The Q&A Archives: Plants for windy rooftops

Question: What trees and shrubs are good for a rooftop in New York City? We are on the seventh floor with a south/west exposure. It's pretty open space. We are planting in 24

Answer: Unfortunately, a windy rooftop in full sun (including the hot afternoon sun) like this can be quite difficult to plant successfully because the plants (and soil in the relatively uninsulated, exposed and limited container space) will dry out very quickly -- plants lose extra moisture through their foliage in a windy spot.

You will have to experiment and see what works best for you. If at all possible a windbreak would be really helpful in reducing overall stress on the plants. Generally speaking you will need plants that are tolerant of heat, wind, and somewhat dry soil. You might look at junipers for your evergreens along with possibly ornamental grasses. Lilac and burning bush might be possibilities as might smaller cultivars of crabapple. Keep in mind that it is not unusual to need to replace woody plants annually in this type of growing location.

Your local professional nursery staff may have some additional suggestions, or if you have a neighbor who is gardening in a similar location/exposure then you could compare notes and see what is working well for them.

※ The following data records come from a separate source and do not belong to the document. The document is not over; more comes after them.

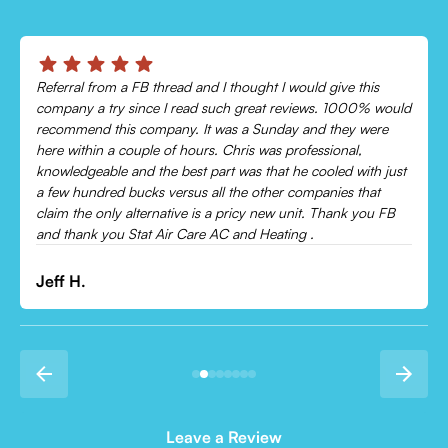
Chris was absolutely amazing!
Came out and checked my system because my AC wasn’t
cooling and talked me through everything that was wrong.
Would recommend to everyone!
Leonor P.
Leave a Review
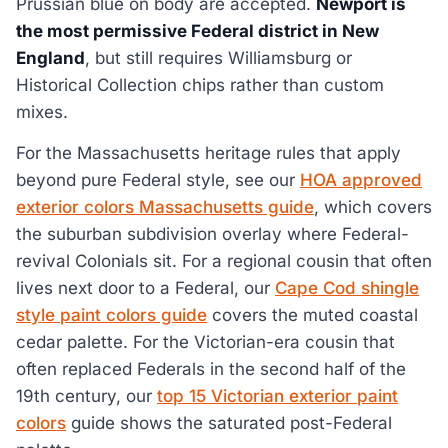
Prussian blue on body are accepted.
Newport is
the most permissive Federal district in New
England
, but still requires Williamsburg or
Historical Collection chips rather than custom
mixes.
For the Massachusetts heritage rules that apply
beyond pure Federal style, see our
HOA approved
exterior colors Massachusetts guide
, which covers
the suburban subdivision overlay where Federal-
revival Colonials sit. For a regional cousin that often
lives next door to a Federal, our
Cape Cod shingle
style paint colors guide
covers the muted coastal
cedar palette. For the Victorian-era cousin that
often replaced Federals in the second half of the
19th century, our
top 15 Victorian exterior paint
colors
guide shows the saturated post-Federal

The soil mix should be a soil-less mix formulated for container plants. These are somewhat lighter in dry weight compared to a soil based mix, however once you add the necessary water to keep the soil evenly moist (not saturated, but damp like a wrung out sponge) then it does become quite heavy. For this reason I would suggest you check with a building engineer or architect to verify how much weight you can safely place there. Good luck with your project!